=== Begin Enclosure ===
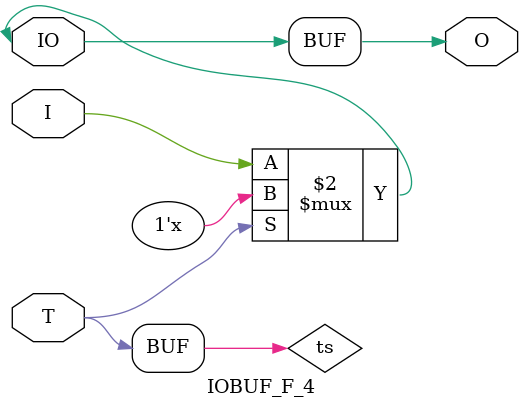
<source format=v>

/*

FUNCTION    : INPUT TRI-STATE OUTPUT BUFFER

*/

`celldefine
`timescale  100 ps / 10 ps

module IOBUF_F_4 (O, IO, I, T);

    output O;

    inout  IO;

    input  I, T;

    or O1 (ts, 1'b0, T);
    bufif0 T1 (IO, I, ts);

    buf B1 (O, IO);

endmodule

</source>
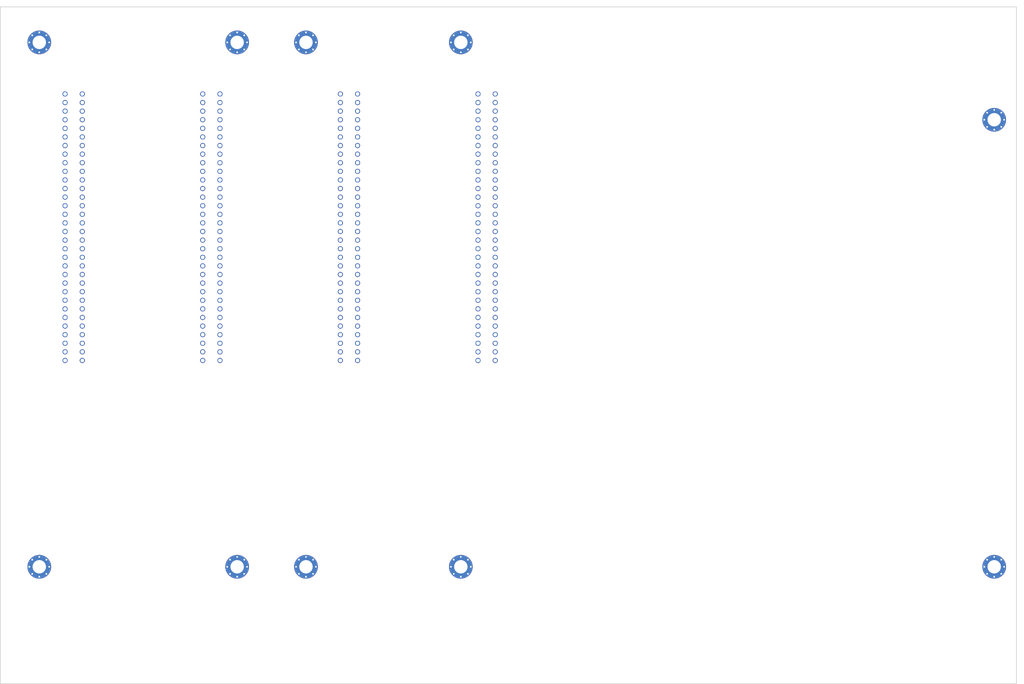
<source format=kicad_pcb>
(kicad_pcb
	(version 20241229)
	(generator "pcbnew")
	(generator_version "9.0")
	(general
		(thickness 1.6)
		(legacy_teardrops no)
	)
	(paper "A3")
	(layers
		(0 "F.Cu" signal)
		(2 "B.Cu" signal)
		(9 "F.Adhes" user "F.Adhesive")
		(11 "B.Adhes" user "B.Adhesive")
		(13 "F.Paste" user)
		(15 "B.Paste" user)
		(5 "F.SilkS" user "F.Silkscreen")
		(7 "B.SilkS" user "B.Silkscreen")
		(1 "F.Mask" user)
		(3 "B.Mask" user)
		(17 "Dwgs.User" user "User.Drawings")
		(19 "Cmts.User" user "User.Comments")
		(21 "Eco1.User" user "User.Eco1")
		(23 "Eco2.User" user "User.Eco2")
		(25 "Edge.Cuts" user)
		(27 "Margin" user)
		(31 "F.CrtYd" user "F.Courtyard")
		(29 "B.CrtYd" user "B.Courtyard")
		(35 "F.Fab" user)
		(33 "B.Fab" user)
		(39 "User.1" user)
		(41 "User.2" user)
		(43 "User.3" user)
		(45 "User.4" user)
	)
	(setup
		(pad_to_mask_clearance 0)
		(allow_soldermask_bridges_in_footprints no)
		(tenting front back)
		(pcbplotparams
			(layerselection 0x00000000_00000000_55555555_5755f5ff)
			(plot_on_all_layers_selection 0x00000000_00000000_00000000_00000000)
			(disableapertmacros no)
			(usegerberextensions no)
			(usegerberattributes yes)
			(usegerberadvancedattributes yes)
			(creategerberjobfile yes)
			(dashed_line_dash_ratio 12.000000)
			(dashed_line_gap_ratio 3.000000)
			(svgprecision 4)
			(plotframeref no)
			(mode 1)
			(useauxorigin no)
			(hpglpennumber 1)
			(hpglpenspeed 20)
			(hpglpendiameter 15.000000)
			(pdf_front_fp_property_popups yes)
			(pdf_back_fp_property_popups yes)
			(pdf_metadata yes)
			(pdf_single_document no)
			(dxfpolygonmode yes)
			(dxfimperialunits yes)
			(dxfusepcbnewfont yes)
			(psnegative no)
			(psa4output no)
			(plot_black_and_white yes)
			(plotinvisibletext no)
			(sketchpadsonfab no)
			(plotpadnumbers no)
			(hidednponfab no)
			(sketchdnponfab yes)
			(crossoutdnponfab yes)
			(subtractmaskfromsilk no)
			(outputformat 1)
			(mirror no)
			(drillshape 1)
			(scaleselection 1)
			(outputdirectory "")
		)
	)
	(net 0 "")
	(footprint "HOLE" (layer "F.Cu") (at 125.24 45.5))
	(footprint "Carbonz80_Library:8bISA_64pin" (layer "F.Cu") (at 56.6552 60.74))
	(footprint "HOLE" (layer "F.Cu") (at 328.44 68.36))
	(footprint "HOLE" (layer "F.Cu") (at 328.44 200.44))
	(footprint "Carbonz80_Library:8bISA_64pin" (layer "F.Cu") (at 178.5752 60.74))
	(footprint "HOLE" (layer "F.Cu") (at 104.92 200.44))
	(footprint "HOLE" (layer "F.Cu") (at 170.96 200.44))
	(footprint "HOLE" (layer "F.Cu") (at 46.5 200.44))
	(footprint "HOLE" (layer "F.Cu") (at 46.5 45.5))
	(footprint "Carbonz80_Library:8bISA_64pin" (layer "F.Cu") (at 137.9352 60.74))
	(footprint "HOLE" (layer "F.Cu") (at 125.24 200.44))
	(footprint "HOLE" (layer "F.Cu") (at 104.92 45.5))
	(footprint "Carbonz80_Library:8bISA_64pin" (layer "F.Cu") (at 97.2952 60.74))
	(footprint "HOLE" (layer "F.Cu") (at 170.96 45.5))
	(gr_rect
		(start 35 35)
		(end 335 235)
		(stroke
			(width 0.2)
			(type solid)
		)
		(fill no)
		(layer "Edge.Cuts")
		(uuid "61f25e62-b787-4455-963e-d621bf5569d7")
	)
	(gr_rect
		(start 178.4784 33)
		(end 337.2284 58)
		(stroke
			(width 0.05)
			(type default)
		)
		(fill no)
		(layer "F.CrtYd")
		(uuid "4436e4d4-cb2f-44da-bca4-e20c6787af06")
	)
	(embedded_fonts no)
)

</source>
=== End Enclosure ===
**TRY IT**
Tell how many lines in the entries above include the word "Courtyard", and respond with the number alone.

**RESPONSE**
2